──────── Source material ────────
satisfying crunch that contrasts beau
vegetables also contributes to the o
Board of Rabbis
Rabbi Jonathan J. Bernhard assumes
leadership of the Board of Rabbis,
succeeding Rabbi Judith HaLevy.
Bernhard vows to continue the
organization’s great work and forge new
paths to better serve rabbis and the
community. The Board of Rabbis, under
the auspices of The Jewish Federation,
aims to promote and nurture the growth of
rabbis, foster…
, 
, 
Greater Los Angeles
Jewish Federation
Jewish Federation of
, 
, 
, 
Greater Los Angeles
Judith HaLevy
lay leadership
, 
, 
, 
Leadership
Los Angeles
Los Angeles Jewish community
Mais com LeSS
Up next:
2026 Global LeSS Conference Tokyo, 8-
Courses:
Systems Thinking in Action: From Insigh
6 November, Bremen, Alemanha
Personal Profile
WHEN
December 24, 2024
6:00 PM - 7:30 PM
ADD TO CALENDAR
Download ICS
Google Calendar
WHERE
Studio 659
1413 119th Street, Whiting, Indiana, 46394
────────
──────── Source material ────────
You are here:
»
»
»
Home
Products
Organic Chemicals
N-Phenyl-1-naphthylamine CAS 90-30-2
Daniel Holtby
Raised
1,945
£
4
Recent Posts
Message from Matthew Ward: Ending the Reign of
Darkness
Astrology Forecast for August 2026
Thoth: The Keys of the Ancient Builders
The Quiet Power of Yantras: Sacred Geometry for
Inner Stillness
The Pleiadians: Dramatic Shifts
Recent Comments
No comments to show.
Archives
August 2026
────────
→ Activity
Reproduce the lines of the records from the line containing "satisfying crunch that contrasts beau" to the line containing "1413 119th Street, Whiting, Indiana, 46394", including both of those lines, with no other lines.

→ Exercise response
satisfying crunch that contrasts beau
vegetables also contributes to the o
Board of Rabbis
Rabbi Jonathan J. Bernhard assumes
leadership of the Board of Rabbis,
succeeding Rabbi Judith HaLevy.
Bernhard vows to continue the
organization’s great work and forge new
paths to better serve rabbis and the
community. The Board of Rabbis, under
the auspices of The Jewish Federation,
aims to promote and nurture the growth of
rabbis, foster…
, 
, 
Greater Los Angeles
Jewish Federation
Jewish Federation of
, 
, 
, 
Greater Los Angeles
Judith HaLevy
lay leadership
, 
, 
, 
Leadership
Los Angeles
Los Angeles Jewish community
Mais com LeSS
Up next:
2026 Global LeSS Conference Tokyo, 8-
Courses:
Systems Thinking in Action: From Insigh
6 November, Bremen, Alemanha
Personal Profile
WHEN
December 24, 2024
6:00 PM - 7:30 PM
ADD TO CALENDAR
Download ICS
Google Calendar
WHERE
Studio 659
1413 119th Street, Whiting, Indiana, 46394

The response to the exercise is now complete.